[Transcribed page contents]
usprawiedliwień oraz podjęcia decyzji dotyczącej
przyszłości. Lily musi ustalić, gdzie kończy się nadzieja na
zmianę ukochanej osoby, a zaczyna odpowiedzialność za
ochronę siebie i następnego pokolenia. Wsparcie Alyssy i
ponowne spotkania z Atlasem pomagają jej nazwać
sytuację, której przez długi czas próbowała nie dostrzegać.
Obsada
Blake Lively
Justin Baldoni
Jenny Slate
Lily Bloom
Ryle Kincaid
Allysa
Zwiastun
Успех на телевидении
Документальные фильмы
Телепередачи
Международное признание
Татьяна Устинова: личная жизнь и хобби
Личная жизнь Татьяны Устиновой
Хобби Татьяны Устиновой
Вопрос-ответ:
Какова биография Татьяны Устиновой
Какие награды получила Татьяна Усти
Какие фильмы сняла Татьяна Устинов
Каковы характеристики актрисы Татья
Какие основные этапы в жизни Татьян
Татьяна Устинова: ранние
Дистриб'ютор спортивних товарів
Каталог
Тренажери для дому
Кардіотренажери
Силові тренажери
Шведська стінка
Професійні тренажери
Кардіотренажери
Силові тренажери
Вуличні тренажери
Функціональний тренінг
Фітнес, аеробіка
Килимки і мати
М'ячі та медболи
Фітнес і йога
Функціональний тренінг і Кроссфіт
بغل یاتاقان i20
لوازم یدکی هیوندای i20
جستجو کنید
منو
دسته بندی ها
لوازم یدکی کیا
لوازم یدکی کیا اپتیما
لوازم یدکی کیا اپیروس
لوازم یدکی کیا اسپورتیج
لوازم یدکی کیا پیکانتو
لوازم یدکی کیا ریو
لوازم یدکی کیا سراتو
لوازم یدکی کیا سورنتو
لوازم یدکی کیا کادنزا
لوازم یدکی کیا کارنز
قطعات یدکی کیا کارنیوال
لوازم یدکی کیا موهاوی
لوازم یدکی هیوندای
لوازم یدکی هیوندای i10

Instructions to follow. Find the line that contains "Фітнес, аеробіка". Repeat it and every line after it, exactly as written, up to and including the last line of the records above.

Response.
Фітнес, аеробіка
Килимки і мати
М'ячі та медболи
Фітнес і йога
Функціональний тренінг і Кроссфіт
بغل یاتاقان i20
لوازم یدکی هیوندای i20
جستجو کنید
منو
دسته بندی ها
لوازم یدکی کیا
لوازم یدکی کیا اپتیما
لوازم یدکی کیا اپیروس
لوازم یدکی کیا اسپورتیج
لوازم یدکی کیا پیکانتو
لوازم یدکی کیا ریو
لوازم یدکی کیا سراتو
لوازم یدکی کیا سورنتو
لوازم یدکی کیا کادنزا
لوازم یدکی کیا کارنز
قطعات یدکی کیا کارنیوال
لوازم یدکی کیا موهاوی
لوازم یدکی هیوندای
لوازم یدکی هیوندای i10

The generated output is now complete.